In the next section, "Peripheral Neuropathy," the committee reviews occupational and environmental studies that studied the link between herbicide exposure and the occurrence of peripheral neuropathy. Occupational studies showed that herbicide sprayers lost feeling in their peripheral nerves, the nerves which travel from the spinal cord to all the areas of the body. Regarding environmental studies, the committee examines reports from a chemical dioxin explosion in Seveso, Italy. In 1976, an accident at a chemical manufacturing plant in Seveso led to the dispersion of approximately half a pound of dioxin over an area inhabited by 40,000 people. Health studies of the residents showed increased rates of peripheral nerve damage. The committee concludes that there was limited evidence that herbicide exposure was related to peripheral neuropathy.
After the 1996 report was published, the US Department of Veterans Affairs recommended that the Secretary of the Department of Veterans Affairs, Jesse Brown, add prostate cancer, peripheral neuropathy, and spina bifida to the list of service-connected diseases. Veterans Affairs also recommended that the Secretary support increased research efforts into studying the possible link between herbicide exposure and the development of birth defects, including spina bifida. While prostate cancer was linked to Agent Orange exposure in the first 1994 report, Brown had initially concluded that the scientific evidence of an association was insufficient to warrant policy changes. However, in a news conference on 28 May 1996, the President of the United States, Bill Clinton, and Brown announced that they would implement all of the recommendations.

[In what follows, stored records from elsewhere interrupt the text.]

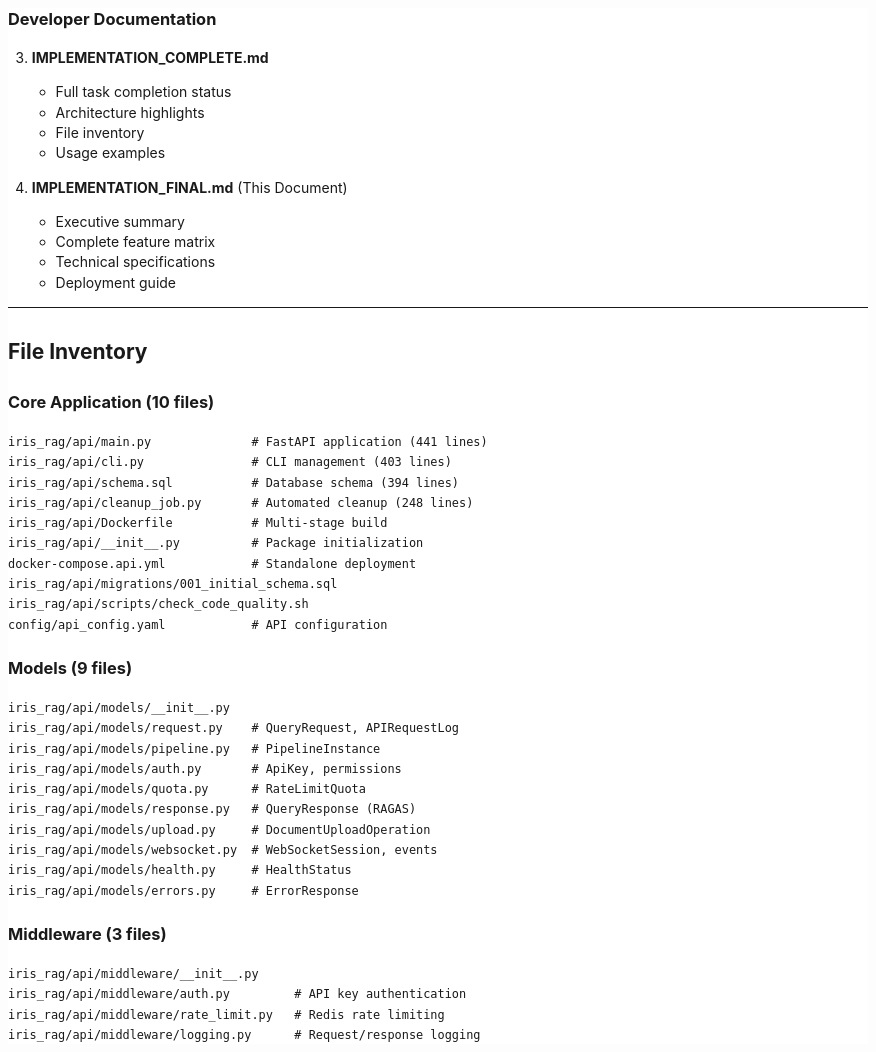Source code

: ### Developer Documentation
3. **IMPLEMENTATION_COMPLETE.md**
   - Full task completion status
   - Architecture highlights
   - File inventory
   - Usage examples

4. **IMPLEMENTATION_FINAL.md** (This Document)
   - Executive summary
   - Complete feature matrix
   - Technical specifications
   - Deployment guide

---

## File Inventory

### Core Application (10 files)
```
iris_rag/api/main.py              # FastAPI application (441 lines)
iris_rag/api/cli.py               # CLI management (403 lines)
iris_rag/api/schema.sql           # Database schema (394 lines)
iris_rag/api/cleanup_job.py       # Automated cleanup (248 lines)
iris_rag/api/Dockerfile           # Multi-stage build
iris_rag/api/__init__.py          # Package initialization
docker-compose.api.yml            # Standalone deployment
iris_rag/api/migrations/001_initial_schema.sql
iris_rag/api/scripts/check_code_quality.sh
config/api_config.yaml            # API configuration
```

### Models (9 files)
```
iris_rag/api/models/__init__.py
iris_rag/api/models/request.py    # QueryRequest, APIRequestLog
iris_rag/api/models/pipeline.py   # PipelineInstance
iris_rag/api/models/auth.py       # ApiKey, permissions
iris_rag/api/models/quota.py      # RateLimitQuota
iris_rag/api/models/response.py   # QueryResponse (RAGAS)
iris_rag/api/models/upload.py     # DocumentUploadOperation
iris_rag/api/models/websocket.py  # WebSocketSession, events
iris_rag/api/models/health.py     # HealthStatus
iris_rag/api/models/errors.py     # ErrorResponse
```

### Middleware (3 files)
```
iris_rag/api/middleware/__init__.py
iris_rag/api/middleware/auth.py         # API key authentication
iris_rag/api/middleware/rate_limit.py   # Redis rate limiting
iris_rag/api/middleware/logging.py      # Request/response logging
```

In July 1996, Brown sent a draft bill to Congress that addressed how Veterans Affairs would provide for the needs of Vietnam veterans' children with spina bifida. Veterans Affairs needed additional legislation because the department only had authority to presume service-connected diseases for veterans and not for veterans' families. According to Veterans Affairs records, Congress incorporated the proposal into the 1997 appropriations bill. On 26 September 1996, Clinton signed Public Law 104-204, called the Departments of Veterans Affairs and Housing and Urban Development, and Independent Agencies Appropriations Act, 1997. Among other issues, the bill asserted that a link between herbicide exposure and spina bifida existed and gave Veterans Affairs the legal authority to provide for the needs of children of Vietnam veterans born with spina bifida.
Though the initial Agent Orange Act of 1991 directed the Institute of Medicine committee to produce reports every two years for ten years, the Veterans Education and Benefits Expansion Act of 2001 (PL 107-103) extended those updates until 2014. By 2016, Veterans Affairs acknowledged fourteen diseases or categories of diseases as presumed service-connected diseases for which veterans and their family members may be eligible for benefits. Spina bifida remained the only birth defect to be classed as a service-connected disease, following the conclusions of the Institute of Medicine committee in the "Veterans and Agent Orange Update 1996" and the "Veterans and Agent Orange Update 1996: Summary and Research Highlights."